Supplied material |
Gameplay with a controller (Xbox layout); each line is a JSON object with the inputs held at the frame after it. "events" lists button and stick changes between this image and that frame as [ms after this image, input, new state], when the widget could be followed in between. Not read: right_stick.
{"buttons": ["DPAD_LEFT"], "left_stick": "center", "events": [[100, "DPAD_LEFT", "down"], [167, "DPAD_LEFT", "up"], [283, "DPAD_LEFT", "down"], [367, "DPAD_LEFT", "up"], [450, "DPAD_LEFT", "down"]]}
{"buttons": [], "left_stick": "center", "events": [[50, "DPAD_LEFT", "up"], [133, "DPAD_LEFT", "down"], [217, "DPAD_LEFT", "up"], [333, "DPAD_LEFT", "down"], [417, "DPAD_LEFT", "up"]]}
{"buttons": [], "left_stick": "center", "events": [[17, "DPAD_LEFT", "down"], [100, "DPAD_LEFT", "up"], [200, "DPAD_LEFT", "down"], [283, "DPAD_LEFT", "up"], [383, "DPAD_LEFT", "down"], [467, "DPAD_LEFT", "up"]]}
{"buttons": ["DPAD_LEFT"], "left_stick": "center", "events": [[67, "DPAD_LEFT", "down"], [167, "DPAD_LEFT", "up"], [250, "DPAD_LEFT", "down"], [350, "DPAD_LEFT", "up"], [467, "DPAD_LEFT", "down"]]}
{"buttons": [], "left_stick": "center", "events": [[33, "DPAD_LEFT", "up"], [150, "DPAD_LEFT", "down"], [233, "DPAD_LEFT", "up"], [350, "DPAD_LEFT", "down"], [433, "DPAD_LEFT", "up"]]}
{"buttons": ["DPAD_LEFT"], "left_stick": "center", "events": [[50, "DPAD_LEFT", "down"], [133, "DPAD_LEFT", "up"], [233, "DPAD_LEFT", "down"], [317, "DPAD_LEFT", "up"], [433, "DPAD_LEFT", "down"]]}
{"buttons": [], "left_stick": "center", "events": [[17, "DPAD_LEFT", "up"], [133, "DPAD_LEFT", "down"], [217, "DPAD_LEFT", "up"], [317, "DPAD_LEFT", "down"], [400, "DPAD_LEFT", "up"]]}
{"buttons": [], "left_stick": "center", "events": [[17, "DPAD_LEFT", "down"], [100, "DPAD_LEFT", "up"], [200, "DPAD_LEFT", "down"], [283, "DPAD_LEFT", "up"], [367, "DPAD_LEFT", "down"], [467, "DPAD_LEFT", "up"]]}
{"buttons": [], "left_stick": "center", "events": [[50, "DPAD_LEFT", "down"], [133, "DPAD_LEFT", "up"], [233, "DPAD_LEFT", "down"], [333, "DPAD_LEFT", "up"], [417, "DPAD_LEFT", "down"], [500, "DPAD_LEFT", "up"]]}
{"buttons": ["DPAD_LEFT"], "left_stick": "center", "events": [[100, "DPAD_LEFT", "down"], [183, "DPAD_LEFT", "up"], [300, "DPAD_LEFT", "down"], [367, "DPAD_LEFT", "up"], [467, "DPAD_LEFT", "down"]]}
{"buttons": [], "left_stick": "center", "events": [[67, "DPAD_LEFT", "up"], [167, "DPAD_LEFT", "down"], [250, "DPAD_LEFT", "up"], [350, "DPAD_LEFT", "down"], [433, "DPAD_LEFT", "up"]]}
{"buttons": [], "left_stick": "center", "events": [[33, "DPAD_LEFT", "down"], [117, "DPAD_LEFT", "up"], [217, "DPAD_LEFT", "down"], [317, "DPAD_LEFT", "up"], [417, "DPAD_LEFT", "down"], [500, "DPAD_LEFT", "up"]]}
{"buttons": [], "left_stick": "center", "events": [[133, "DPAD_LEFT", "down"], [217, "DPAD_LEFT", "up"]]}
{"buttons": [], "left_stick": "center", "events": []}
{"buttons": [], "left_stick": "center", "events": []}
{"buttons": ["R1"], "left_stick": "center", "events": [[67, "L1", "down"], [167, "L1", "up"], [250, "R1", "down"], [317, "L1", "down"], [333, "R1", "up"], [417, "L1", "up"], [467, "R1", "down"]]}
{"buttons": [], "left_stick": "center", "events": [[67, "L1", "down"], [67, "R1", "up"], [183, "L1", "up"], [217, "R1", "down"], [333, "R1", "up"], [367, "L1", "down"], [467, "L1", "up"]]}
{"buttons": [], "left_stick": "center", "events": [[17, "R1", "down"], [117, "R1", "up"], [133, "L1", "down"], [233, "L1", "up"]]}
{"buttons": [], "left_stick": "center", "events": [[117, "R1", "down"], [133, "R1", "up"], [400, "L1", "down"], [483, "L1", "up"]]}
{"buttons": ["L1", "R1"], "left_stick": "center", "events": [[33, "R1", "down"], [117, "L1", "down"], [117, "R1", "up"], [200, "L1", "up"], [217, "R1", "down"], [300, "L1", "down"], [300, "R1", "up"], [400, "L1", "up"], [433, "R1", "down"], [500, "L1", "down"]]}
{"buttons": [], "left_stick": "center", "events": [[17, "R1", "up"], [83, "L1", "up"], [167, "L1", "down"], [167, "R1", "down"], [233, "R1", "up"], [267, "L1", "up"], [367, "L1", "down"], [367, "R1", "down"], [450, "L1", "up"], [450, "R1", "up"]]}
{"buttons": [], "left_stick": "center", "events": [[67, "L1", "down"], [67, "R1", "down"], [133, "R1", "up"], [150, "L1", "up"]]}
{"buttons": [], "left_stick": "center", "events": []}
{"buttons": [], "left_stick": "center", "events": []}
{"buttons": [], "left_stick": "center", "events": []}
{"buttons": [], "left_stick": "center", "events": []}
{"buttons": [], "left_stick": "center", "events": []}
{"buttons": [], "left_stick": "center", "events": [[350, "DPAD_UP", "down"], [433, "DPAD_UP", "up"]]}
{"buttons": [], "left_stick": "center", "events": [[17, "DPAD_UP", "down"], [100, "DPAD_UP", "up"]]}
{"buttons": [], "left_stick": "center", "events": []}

Aim of the task | Take the entries above and set them all down again exactly as they read.

Completed task |
Gameplay with a controller (Xbox layout); each line is a JSON object with the inputs held at the frame after it. "events" lists button and stick changes between this image and that frame as [ms after this image, input, new state], when the widget could be followed in between. Not read: right_stick.
{"buttons": ["DPAD_LEFT"], "left_stick": "center", "events": [[100, "DPAD_LEFT", "down"], [167, "DPAD_LEFT", "up"], [283, "DPAD_LEFT", "down"], [367, "DPAD_LEFT", "up"], [450, "DPAD_LEFT", "down"]]}
{"buttons": [], "left_stick": "center", "events": [[50, "DPAD_LEFT", "up"], [133, "DPAD_LEFT", "down"], [217, "DPAD_LEFT", "up"], [333, "DPAD_LEFT", "down"], [417, "DPAD_LEFT", "up"]]}
{"buttons": [], "left_stick": "center", "events": [[17, "DPAD_LEFT", "down"], [100, "DPAD_LEFT", "up"], [200, "DPAD_LEFT", "down"], [283, "DPAD_LEFT", "up"], [383, "DPAD_LEFT", "down"], [467, "DPAD_LEFT", "up"]]}
{"buttons": ["DPAD_LEFT"], "left_stick": "center", "events": [[67, "DPAD_LEFT", "down"], [167, "DPAD_LEFT", "up"], [250, "DPAD_LEFT", "down"], [350, "DPAD_LEFT", "up"], [467, "DPAD_LEFT", "down"]]}
{"buttons": [], "left_stick": "center", "events": [[33, "DPAD_LEFT", "up"], [150, "DPAD_LEFT", "down"], [233, "DPAD_LEFT", "up"], [350, "DPAD_LEFT", "down"], [433, "DPAD_LEFT", "up"]]}
{"buttons": ["DPAD_LEFT"], "left_stick": "center", "events": [[50, "DPAD_LEFT", "down"], [133, "DPAD_LEFT", "up"], [233, "DPAD_LEFT", "down"], [317, "DPAD_LEFT", "up"], [433, "DPAD_LEFT", "down"]]}
{"buttons": [], "left_stick": "center", "events": [[17, "DPAD_LEFT", "up"], [133, "DPAD_LEFT", "down"], [217, "DPAD_LEFT", "up"], [317, "DPAD_LEFT", "down"], [400, "DPAD_LEFT", "up"]]}
{"buttons": [], "left_stick": "center", "events": [[17, "DPAD_LEFT", "down"], [100, "DPAD_LEFT", "up"], [200, "DPAD_LEFT", "down"], [283, "DPAD_LEFT", "up"], [367, "DPAD_LEFT", "down"], [467, "DPAD_LEFT", "up"]]}
{"buttons": [], "left_stick": "center", "events": [[50, "DPAD_LEFT", "down"], [133, "DPAD_LEFT", "up"], [233, "DPAD_LEFT", "down"], [333, "DPAD_LEFT", "up"], [417, "DPAD_LEFT", "down"], [500, "DPAD_LEFT", "up"]]}
{"buttons": ["DPAD_LEFT"], "left_stick": "center", "events": [[100, "DPAD_LEFT", "down"], [183, "DPAD_LEFT", "up"], [300, "DPAD_LEFT", "down"], [367, "DPAD_LEFT", "up"], [467, "DPAD_LEFT", "down"]]}
{"buttons": [], "left_stick": "center", "events": [[67, "DPAD_LEFT", "up"], [167, "DPAD_LEFT", "down"], [250, "DPAD_LEFT", "up"], [350, "DPAD_LEFT", "down"], [433, "DPAD_LEFT", "up"]]}
{"buttons": [], "left_stick": "center", "events": [[33, "DPAD_LEFT", "down"], [117, "DPAD_LEFT", "up"], [217, "DPAD_LEFT", "down"], [317, "DPAD_LEFT", "up"], [417, "DPAD_LEFT", "down"], [500, "DPAD_LEFT", "up"]]}
{"buttons": [], "left_stick": "center", "events": [[133, "DPAD_LEFT", "down"], [217, "DPAD_LEFT", "up"]]}
{"buttons": [], "left_stick": "center", "events": []}
{"buttons": [], "left_stick": "center", "events": []}
{"buttons": ["R1"], "left_stick": "center", "events": [[67, "L1", "down"], [167, "L1", "up"], [250, "R1", "down"], [317, "L1", "down"], [333, "R1", "up"], [417, "L1", "up"], [467, "R1", "down"]]}
{"buttons": [], "left_stick": "center", "events": [[67, "L1", "down"], [67, "R1", "up"], [183, "L1", "up"], [217, "R1", "down"], [333, "R1", "up"], [367, "L1", "down"], [467, "L1", "up"]]}
{"buttons": [], "left_stick": "center", "events": [[17, "R1", "down"], [117, "R1", "up"], [133, "L1", "down"], [233, "L1", "up"]]}
{"buttons": [], "left_stick": "center", "events": [[117, "R1", "down"], [133, "R1", "up"], [400, "L1", "down"], [483, "L1", "up"]]}
{"buttons": ["L1", "R1"], "left_stick": "center", "events": [[33, "R1", "down"], [117, "L1", "down"], [117, "R1", "up"], [200, "L1", "up"], [217, "R1", "down"], [300, "L1", "down"], [300, "R1", "up"], [400, "L1", "up"], [433, "R1", "down"], [500, "L1", "down"]]}
{"buttons": [], "left_stick": "center", "events": [[17, "R1", "up"], [83, "L1", "up"], [167, "L1", "down"], [167, "R1", "down"], [233, "R1", "up"], [267, "L1", "up"], [367, "L1", "down"], [367, "R1", "down"], [450, "L1", "up"], [450, "R1", "up"]]}
{"buttons": [], "left_stick": "center", "events": [[67, "L1", "down"], [67, "R1", "down"], [133, "R1", "up"], [150, "L1", "up"]]}
{"buttons": [], "left_stick": "center", "events": []}
{"buttons": [], "left_stick": "center", "events": []}
{"buttons": [], "left_stick": "center", "events": []}
{"buttons": [], "left_stick": "center", "events": []}
{"buttons": [], "left_stick": "center", "events": []}
{"buttons": [], "left_stick": "center", "events": [[350, "DPAD_UP", "down"], [433, "DPAD_UP", "up"]]}
{"buttons": [], "left_stick": "center", "events": [[17, "DPAD_UP", "down"], [100, "DPAD_UP", "up"]]}
{"buttons": [], "left_stick": "center", "events": []}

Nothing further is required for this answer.